5.5 Testing and Quality Assurance
5.5.1 JUnit and Cucumber
The backend repository includes JUnit tests and a Cucumber-based e2e suite.
5.5.2 Pytest
The Flask frontend is tested with pytest.
5.6 Tooling and DevOps
5.6.1 Gradle
Gradle orchestrates the Java backend build. It manages dependencies across the multi-module project, using a Version Catalog to centralize versions and ensure consistency.
5.6.2 Poetry
Poetry manages Python dependencies and the Flask application environment.
5.6.3 Go Modules
Go Modules handle the dependencies for the Go simulator, ensuring reproducible builds and version management.
5.6.4 Docker and Docker Compose
Docker is used to containerize each component, while Docker Compose orchestrates the full stack locally.

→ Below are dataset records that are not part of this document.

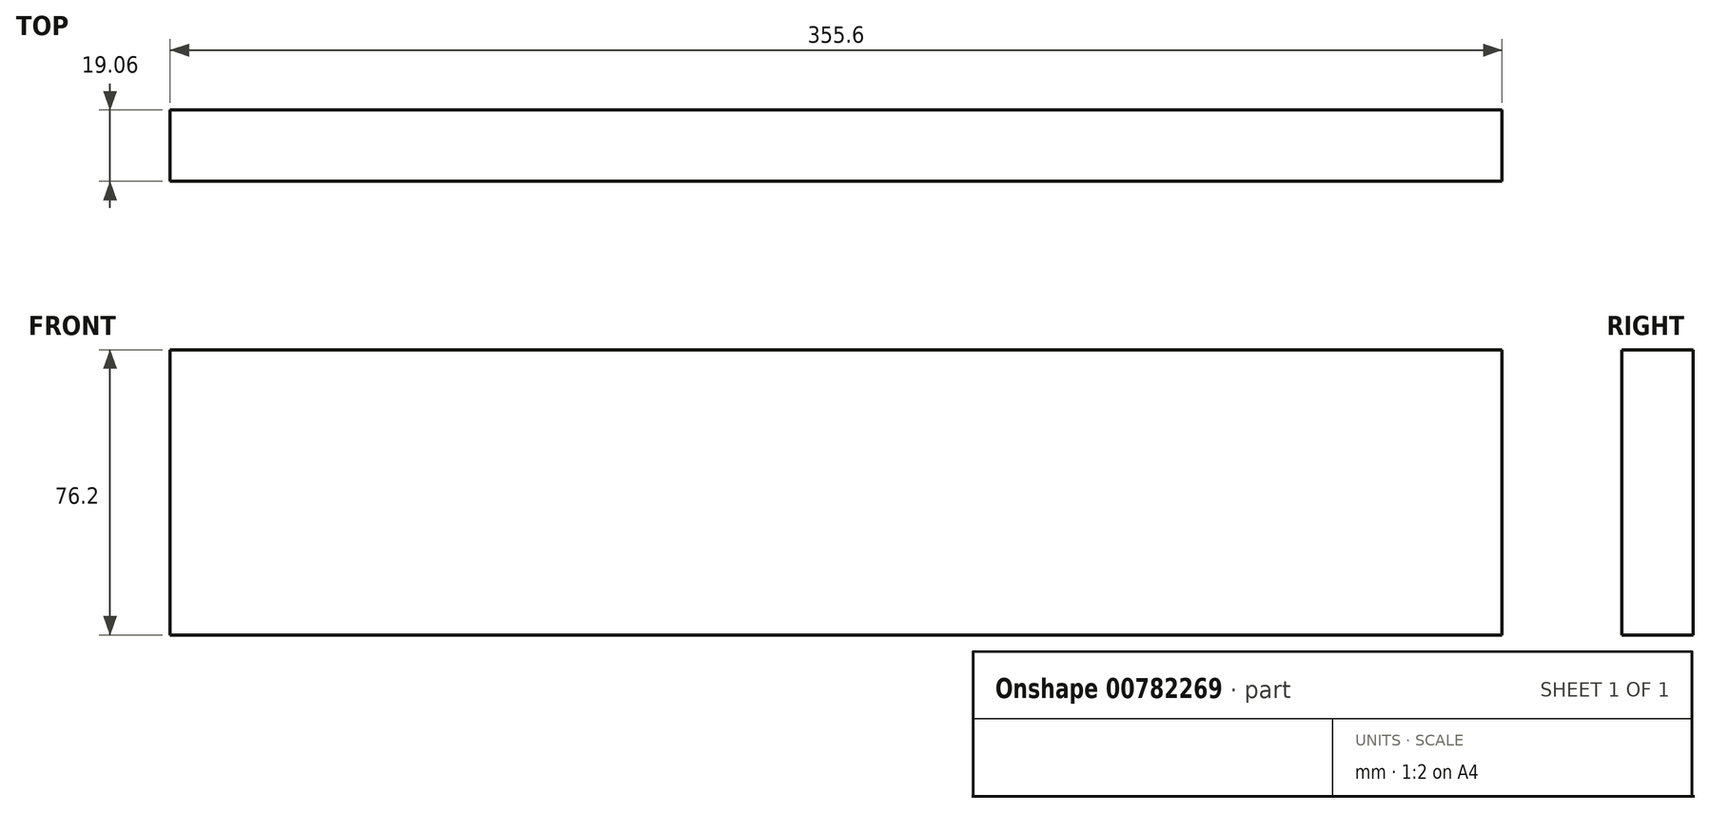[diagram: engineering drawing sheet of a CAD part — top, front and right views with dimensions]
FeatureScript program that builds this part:
annotation { "Feature Type Name" : "Feature", "Feature Type Description" : "" }
export const myFeature = defineFeature(function(context is Context, id is Id, definition is map)
    precondition{}
    {
        {
            var Q0;
            Q0=qCreatedBy(makeId("Front.planeOp"),FACE);
            var sketch = newSketch(context, id + "F0", { "sketchPlane" : qUnion([Q0])});
            skLineSegment(sketch, "E0.bottom", {"start": v(-177.8, 38.1) * mm, "end": v(177.8, 38.1) * mm});
            skLineSegment(sketch, "E0.top", {"start": v(-177.8, -38.1) * mm, "end": v(177.8, -38.1) * mm});
            skLineSegment(sketch, "E0.left", {"start": v(-177.8, 38.1) * mm, "end": v(-177.8, -38.1) * mm});
            skLineSegment(sketch, "E0.right", {"start": v(177.8, 38.1) * mm, "end": v(177.8, -38.1) * mm});
            skLineSegment(sketch, "E1", {"start": v(-177.8, 38.1) * mm, "end": v(177.8, -38.1) * mm, "construction": true});
            skSolve(sketch);
        }
        {
            var Q0;
            Q0 = qSketchRegion(id + "F0", true);
            extrude(context, id + "F1", {"entities" : qUnion([Q0]), "endBound" : BoundingType.SYMMETRIC, "depth" : 19.05 * mm, "offsetDistance" : 25.4 * mm});
        }
    });
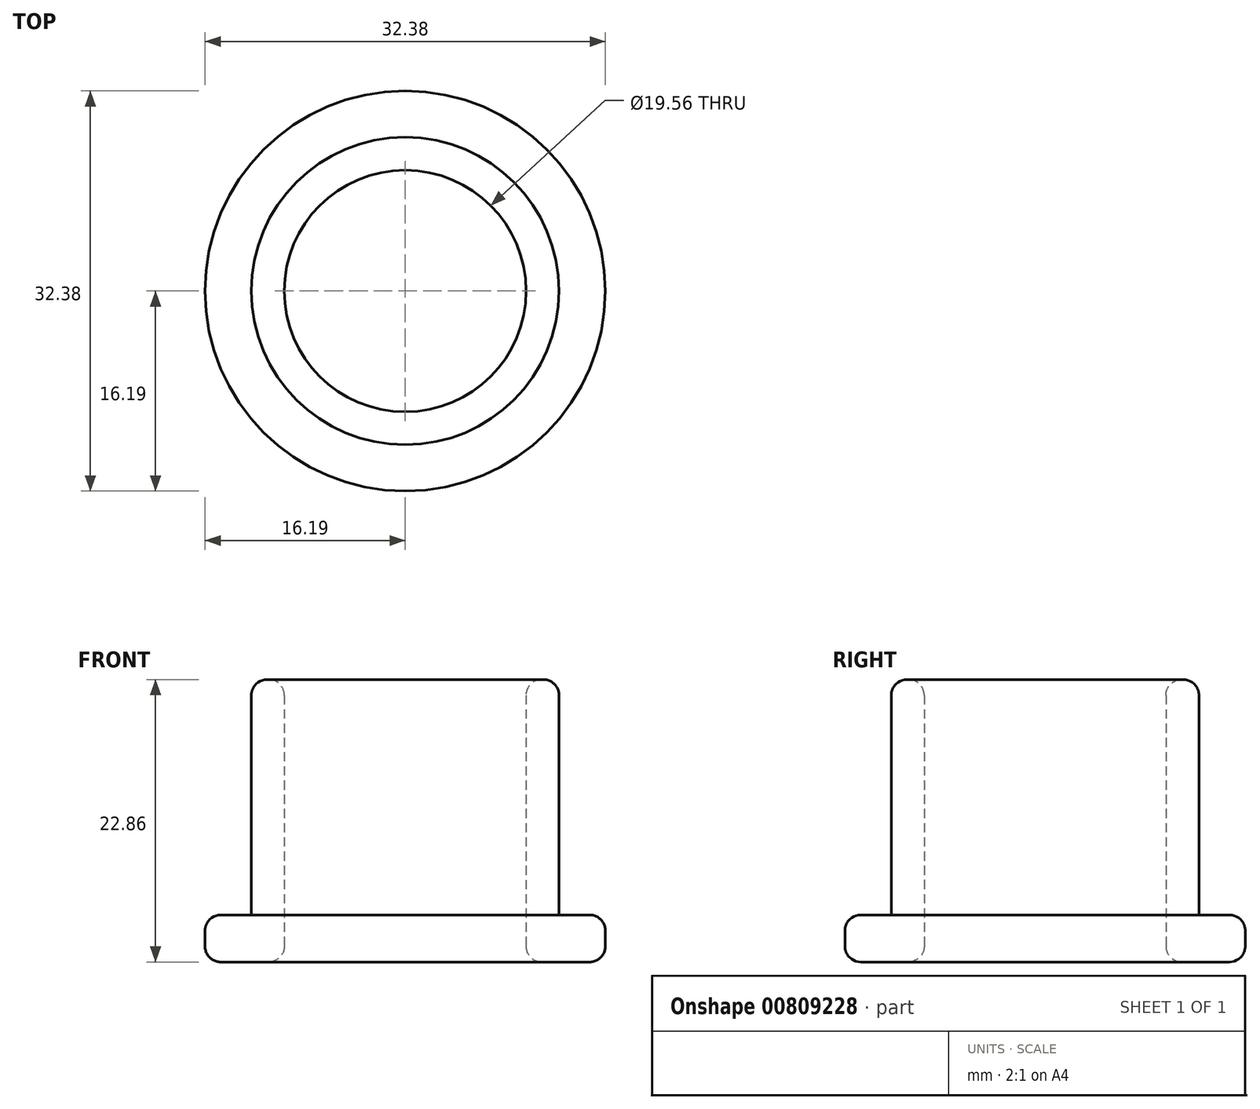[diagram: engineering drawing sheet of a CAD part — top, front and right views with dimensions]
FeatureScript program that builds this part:
annotation { "Feature Type Name" : "Feature", "Feature Type Description" : "" }
export const myFeature = defineFeature(function(context is Context, id is Id, definition is map)
    precondition{}
    {
        {
            var Q0;
            Q0=qCreatedBy(makeId("Top.planeOp"),FACE);
            var sketch = newSketch(context, id + "F0", { "sketchPlane" : qUnion([Q0])});
            skCircle(sketch, "E0", {"center": v(0, 0) * mm, "radius": 16.2 * mm});
            skCircle(sketch, "E1", {"center": v(0, 0) * mm, "radius": 9.78 * mm});
            skSolve(sketch);
        }
        {
            var Q0;
            Q0=makeQuery(id+"F0.imprint","IMPRINT",FACE,{"disambiguationData":[TD([[makeQuery(id+"F0.imprint","IMPRINT",EDGE,{"derivedFrom":sQuery(id+"F0.wireOp",EDGE,"E0")}),1.0]])]});
            extrude(context, id + "F1", {"entities" : qUnion([Q0]), "depth" : 3.8 * mm, "offsetDistance" : 25.4 * mm});
        }
        {
            var Q0;
            Q0=makeQuery(id+"F1.opExtrude","CAP_FACE",FACE,{"disambiguationData":[OSD([sQuery(id+"F0.wireOp",EDGE,"E0"),sQuery(id+"F0.wireOp",EDGE,"E1")])],"isStart":false});
            var sketch = newSketch(context, id + "F2", { "sketchPlane" : qUnion([Q0])});
            skCircle(sketch, "E2", {"center": v(0, 0) * mm, "radius": 12.45 * mm});
            skCircle(sketch, "E3", {"center": v(0, 0) * mm, "radius": 9.78 * mm});
            skSolve(sketch);
        }
        {
            var Q0;
            Q0=makeQuery(id+"F2.imprint","IMPRINT",FACE,{"disambiguationData":[TD([[makeQuery(id+"F2.imprint","IMPRINT",EDGE,{"derivedFrom":sQuery(id+"F2.wireOp",EDGE,"E2")}),1.0]])]});
            extrude(context, id + "F3", {"entities" : qUnion([Q0]), "operationType" : NewBodyOperationType.ADD, "depth" : 19.05 * mm, "offsetDistance" : 25.4 * mm});
        }
        {
            var Q0;
            Q0=makeQuery(id+"F3.opExtrude","CAP_EDGE",EDGE,{"disambiguationData":[OSD([sQuery(id+"F2.wireOp",EDGE,"E2")])],"isStart":false});
            var Q1;
            Q1=makeQuery(id+"F1.opExtrude","CAP_EDGE",EDGE,{"disambiguationData":[OSD([sQuery(id+"F0.wireOp",EDGE,"E0")])],"isStart":false});
            var Q2;
            Q2=makeQuery(id+"F3.opExtrude","CAP_EDGE",EDGE,{"disambiguationData":[OSD([sQuery(id+"F2.wireOp",EDGE,"E3")])],"isStart":false});
            var Q3;
            Q3=makeQuery(id+"F1.opExtrude","CAP_EDGE",EDGE,{"disambiguationData":[OSD([sQuery(id+"F0.wireOp",EDGE,"E0")])],"isStart":true});
            var Q4;
            Q4=makeQuery(id+"F1.opExtrude","CAP_EDGE",EDGE,{"disambiguationData":[OSD([sQuery(id+"F0.wireOp",EDGE,"E1")])],"isStart":true});
            var Q5;
            Q5=makeQuery(id+"F3.opExtrude","CAP_EDGE",EDGE,{"disambiguationData":[OSD([sQuery(id+"F2.wireOp",EDGE,"E2")])],"isStart":true});
            fillet(context, id + "F4", {"entities" : qUnion([Q0, Q1, Q2, Q3, Q4, Q5]), "radius" : 1.27 * mm, "tangentPropagation" : true, "allowEdgeOverflow" : false});
        }
    });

5.6.5 VitePress and Mermaid
The documentation site is built with VitePress, and Mermaid is used for diagrams.
5.6.6 GitHub Actions
GitHub Actions implements the CI, documentation deployment, release, and commit validation workflows.
5.6.7 Husky, commitlint, and Renovate
- Husky enforces local Git hooks.
- Commitlint validates Conventional Commits.
- Renovate automates dependency update pull requests.
5.6.8 Semantic release
Semantic Release handles automated releases from the main branch.